*INSTRUCTION A*:
Recast the lines of the records below as a Markdown table with the columns "Row" and "Line," numbering each row and omitting blank lines.

*PASSAGE TO READ*:
I have exprerienced the exact same error message in TF 2.0.0

The problem can be reproduced with one of the tutorial on the Tensorflow website: https://www.tensorflow.org/tutorials/text/text_classification_rnn

Problem happens right after the training is started ( in the 1st epoch):

CancelledError: [Derived]RecvAsync is cancelled. [[{{node Adam/Adam/update/AssignSubVariableOp/_41}}]] [[Reshape_11/_38]] [Op:__inference_distributed_function_6315]

Function call stack: distributed_function

The problem seems to be related to the GPU, if I executed tensorflow witth CPU only, it does not crash. I however use the tensorflow-rocm (with a Vega 56 card), but it’s probably not a coincidence that I get the exact same error message than mentioned above.

Have I written custom code (as opposed to using a stock example script provided in TensorFlow): Yes OS Platform and Distribution (e.g., Linux Ubuntu 16.04): Elementary OS Mobile device (e.g. iPhone 8, Pixel 2, Samsung Galaxy) if the issue happens on mobile device: NaN TensorFlow installed from (source or binary): pip TensorFlow version (use command below): 2.0.0 Python version: 3.7.5 Bazel version (if compiling from source): GCC/Compiler version (if compiling from source): CUDA/cuDNN version: ROCM 2.9 GPU model and memory: Vega 56 8Gb

same issue here with LSTM on GPU appears to be solved by:

import os
os.environ["TF_FORCE_GPU_ALLOW_GROWTH"]="true"

EDIT: spoke too soon, somehow this works on one machine but not another?

@oanush why was this issue closed?

I am receiving a similar error.

*SOURCE MATERIAL*:
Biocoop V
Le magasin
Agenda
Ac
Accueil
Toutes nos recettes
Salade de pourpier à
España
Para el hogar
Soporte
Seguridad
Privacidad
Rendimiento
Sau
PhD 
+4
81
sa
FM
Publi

*INSTRUCTION B*:
Reproduce the passage about the TensorFlow error from "Have I written" to "this issue closed?", swapping "Elementary OS" for "Ubuntu 18.04".

*TASK RESPONSE A*:
| Row | Line |
|---|---|
| 1 | Biocoop V |
| 2 | Le magasin |
| 3 | Agenda |
| 4 | Ac |
| 5 | Accueil |
| 6 | Toutes nos recettes |
| 7 | Salade de pourpier à |
| 8 | España |
| 9 | Para el hogar |
| 10 | Soporte |
| 11 | Seguridad |
| 12 | Privacidad |
| 13 | Rendimiento |
| 14 | Sau |
| 15 | PhD  |
| 16 | +4 |
| 17 | 81 |
| 18 | sa |
| 19 | FM |
| 20 | Publi |

*TASK RESPONSE B*:
Have I written custom code (as opposed to using a stock example script provided in TensorFlow): Yes OS Platform and Distribution (e.g., Linux Ubuntu 16.04): Ubuntu 18.04 Mobile device (e.g. iPhone 8, Pixel 2, Samsung Galaxy) if the issue happens on mobile device: NaN TensorFlow installed from (source or binary): pip TensorFlow version (use command below): 2.0.0 Python version: 3.7.5 Bazel version (if compiling from source): GCC/Compiler version (if compiling from source): CUDA/cuDNN version: ROCM 2.9 GPU model and memory: Vega 56 8Gb

same issue here with LSTM on GPU appears to be solved by:

import os
os.environ["TF_FORCE_GPU_ALLOW_GROWTH"]="true"

EDIT: spoke too soon, somehow this works on one machine but not another?

@oanush why was this issue closed?